Внезапно он понял – знание само всплыло на поверхность разума, – что там, в будущем, он не один, что страшная трансформация постигла многих и многих.
Многих? Миллиарды воскресших людей всех времен и поколений? Но зачем ему знать об этом множестве?
Он усмехнулся. По-настоящему он верил только в собственное существование, и сейчас, в новом теле, эта вера лишь углубилась до своего дна: другие люди для него теперь были не более реальны, чем галлюцинации. Одухотворение телесной материи вовсе не способствовало широте взгляда, напротив, сузило его до крайней точки – до собственного «я». Солипсизм вечной жизни был полон и окончателен. Энергии собственной души и собственного тела стали для Багрянцева координатной сеткой его вселенной.
«Уже пора», – шепнуло внутри.
Тело Багрянцева шагнуло в густой туман. Каждый миг был глотком ужаса, с каждым мигом близилась бездна кромешной и вечной тьмы, провал в которую был где-то рядом, здесь, в тумане, на болоте, до этого провала, возможно, всего шаг.
Андрей Андреевич Багрянцев – тридцать восемь лет, холостяк, дважды разведен, от каждого брака по ребенку, оба мальчики, первый умер в раннем детстве, и правильно сделал, а на второго плевать. Андрей Андреевич вышел из дома солнечным утром. Прищурился на прохладное ноябрьское солнце, зависшее над кромкой гор, обрамлявших город с востока. На работу сегодня, конечно, не идти. К чертям эту сраную работу! Отныне он свободный человек, никаких обязательств ни перед кем. Разумеется, кроме той силы, что устроила ему побег из бездны. С этой загадочной силой шутить нельзя. Природа ее неясна, но могущество вполне подтвердилось тем, что она смогла устроить побег из будущего, и не для одного Багрянцева, но еще для многих других, которых не счесть. Эта сила действовала с умопомрачительным размахом, продуманно, педантично и планомерно. Ее план охватывал все времена и народы. Беглецы из будущей бездны возвращались в бесчисленные точки на шкале времен, от глубокого прошлого до отдаленного будущего. Возвращались всегда. Не было такого года в истории человечества, чтобы не возвратился кто-нибудь, один или несколько человек, бежавших от будущей кромешной тьмы и вечного мучения в ней. Всегда происходили подмены, подобные той, что случилась с Багрянцевым. И все беглецы обязались расплачиваться за свое бегство, каждому были поставлены условия.
Впрочем, условия такие, что исполнять их будет одно удовольствие. Те, кто ставил эти условия, знали, что и с кого можно потребовать. На какое безумие и на какой ужас каждый способен.

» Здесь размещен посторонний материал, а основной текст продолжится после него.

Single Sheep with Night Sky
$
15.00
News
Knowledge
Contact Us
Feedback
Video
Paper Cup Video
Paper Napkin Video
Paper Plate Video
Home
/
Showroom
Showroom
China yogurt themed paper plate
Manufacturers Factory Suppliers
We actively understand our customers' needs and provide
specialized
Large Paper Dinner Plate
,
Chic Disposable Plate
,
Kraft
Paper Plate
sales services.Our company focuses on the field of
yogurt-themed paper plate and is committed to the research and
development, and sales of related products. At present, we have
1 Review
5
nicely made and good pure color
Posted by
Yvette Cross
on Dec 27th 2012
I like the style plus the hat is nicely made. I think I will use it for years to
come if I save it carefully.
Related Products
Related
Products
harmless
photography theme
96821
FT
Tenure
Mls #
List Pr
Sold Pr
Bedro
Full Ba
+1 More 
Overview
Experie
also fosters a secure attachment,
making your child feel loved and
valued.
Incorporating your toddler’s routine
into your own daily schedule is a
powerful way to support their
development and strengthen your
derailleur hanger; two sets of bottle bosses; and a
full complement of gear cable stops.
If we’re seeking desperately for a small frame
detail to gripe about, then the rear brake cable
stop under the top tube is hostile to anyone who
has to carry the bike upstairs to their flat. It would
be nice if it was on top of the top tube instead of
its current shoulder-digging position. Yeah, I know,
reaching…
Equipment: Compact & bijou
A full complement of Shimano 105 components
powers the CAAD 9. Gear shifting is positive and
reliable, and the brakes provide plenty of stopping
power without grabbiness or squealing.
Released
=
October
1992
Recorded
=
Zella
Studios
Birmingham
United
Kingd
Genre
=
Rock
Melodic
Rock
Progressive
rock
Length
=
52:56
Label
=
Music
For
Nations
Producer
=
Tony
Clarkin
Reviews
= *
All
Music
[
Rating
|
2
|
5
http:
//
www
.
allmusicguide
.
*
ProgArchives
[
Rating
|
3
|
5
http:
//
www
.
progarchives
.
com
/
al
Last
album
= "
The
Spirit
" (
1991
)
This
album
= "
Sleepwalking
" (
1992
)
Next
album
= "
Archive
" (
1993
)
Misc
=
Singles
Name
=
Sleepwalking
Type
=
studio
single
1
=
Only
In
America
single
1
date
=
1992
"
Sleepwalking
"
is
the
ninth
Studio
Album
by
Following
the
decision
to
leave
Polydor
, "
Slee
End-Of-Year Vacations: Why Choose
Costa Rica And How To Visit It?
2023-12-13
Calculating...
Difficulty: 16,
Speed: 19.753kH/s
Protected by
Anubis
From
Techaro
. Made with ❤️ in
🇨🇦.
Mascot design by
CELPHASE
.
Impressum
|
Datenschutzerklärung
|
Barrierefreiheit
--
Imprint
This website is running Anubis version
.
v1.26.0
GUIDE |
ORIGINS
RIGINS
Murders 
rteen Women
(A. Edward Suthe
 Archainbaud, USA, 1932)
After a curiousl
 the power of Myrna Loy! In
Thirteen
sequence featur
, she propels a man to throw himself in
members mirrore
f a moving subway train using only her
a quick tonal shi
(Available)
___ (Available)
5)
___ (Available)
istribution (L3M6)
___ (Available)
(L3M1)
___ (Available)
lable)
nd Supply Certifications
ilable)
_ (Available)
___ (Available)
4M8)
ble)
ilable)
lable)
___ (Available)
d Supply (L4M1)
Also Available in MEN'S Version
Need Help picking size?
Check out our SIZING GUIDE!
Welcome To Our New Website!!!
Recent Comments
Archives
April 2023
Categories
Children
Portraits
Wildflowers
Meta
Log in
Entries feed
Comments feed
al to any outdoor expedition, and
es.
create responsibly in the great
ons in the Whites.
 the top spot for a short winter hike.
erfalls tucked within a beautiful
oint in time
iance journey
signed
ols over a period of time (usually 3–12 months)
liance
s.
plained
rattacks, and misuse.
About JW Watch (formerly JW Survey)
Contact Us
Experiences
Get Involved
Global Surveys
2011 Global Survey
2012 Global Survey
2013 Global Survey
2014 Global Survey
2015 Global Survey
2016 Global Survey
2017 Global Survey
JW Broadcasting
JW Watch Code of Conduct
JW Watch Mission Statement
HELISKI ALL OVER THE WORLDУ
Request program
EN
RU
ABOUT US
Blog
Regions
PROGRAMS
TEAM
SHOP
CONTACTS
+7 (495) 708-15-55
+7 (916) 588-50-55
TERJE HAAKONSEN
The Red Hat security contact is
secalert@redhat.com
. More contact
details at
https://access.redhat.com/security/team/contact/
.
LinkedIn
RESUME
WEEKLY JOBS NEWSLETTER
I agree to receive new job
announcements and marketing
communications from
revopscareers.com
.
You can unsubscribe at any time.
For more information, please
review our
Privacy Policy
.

Главное, не попасться в самом начале. Смертной казни здесь нет, и это хорошо. Но будет мучительно стыдно перед самим собой, если, прикончив и сожрав всего лишь одного человечишку, не рассчитаешь все как надо, сглупишь и позволишь себя поймать. Все равно что глотнуть какого-нибудь дорогущего коньяка или виски, над которым дегустаторы закатывают глаза в экстазе, и тут же все выплюнуть. Нет, попадаться на первой жертве никак нельзя, не дай бог!
При мысли о «боге» Андрей Андреевич усмехнулся.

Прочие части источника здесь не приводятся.